Question

For a certain metal, the $K$ absorption edge is at $0.172\mathring{A}$. The wavelength of $K_{\alpha },K_{\beta }$ and $K_{\gamma }$ lines of $K$ series are $0.210\mathring{A},0.192\mathring{A}$ and $0.108\mathring{A}$ respectively. The energies of $K,L$ and $M$ orbits are $E_K,E_L$ and $E_M$, respectively.

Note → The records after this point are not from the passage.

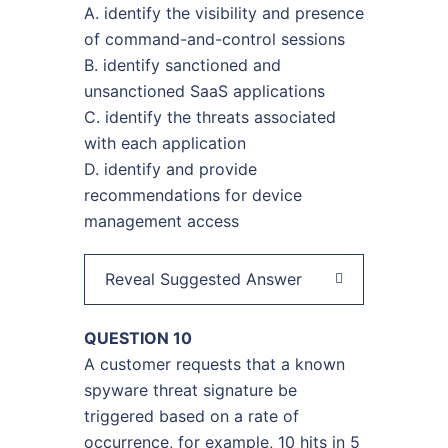
A. identify the visibility and presence
of command-and-control sessions
B. identify sanctioned and
unsanctioned SaaS applications
C. identify the threats associated
with each application
D. identify and provide
recommendations for device
management access
Reveal Suggested Answer
QUESTION 10
A customer requests that a known
spyware threat signature be
triggered based on a rate of
occurrence, for example, 10 hits in 5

Then

• A. $E_K=-13.04keV$
• B. $E_L=-7.52keV$
• C. $E_M=-3.21keV$
• D. $E_K=13.04keV$

Answer 1

Answer: (A), (B), (C)

The correct options are
A $E_K=-13.04keV$
B $E_M=-3.21keV$
C $E_L=-7.52keV$

Energy corresponding to K absorption edge=$\frac{hc}{{\lambda }_K}$

Energy of $K_n$ line of K series=$\frac{hc}{{\lambda }_{K_n}}$

Thus energy of $K$ orbit, $E_K=hc(\frac{1}{\lambda }-\frac{1}{{\lambda }_{K_{\alpha }}})=-13.04keV$

Energy of $L$ orbit, $E_L=hc(\frac{1}{\lambda }-\frac{1}{{\lambda }_{K_{\beta }}})=-7.52keV$

Energy of $M$ orbit, $E_M=hc(\frac{1}{\lambda }-\frac{1}{{\lambda }_{K_{\gamma }}})=-3.21keV$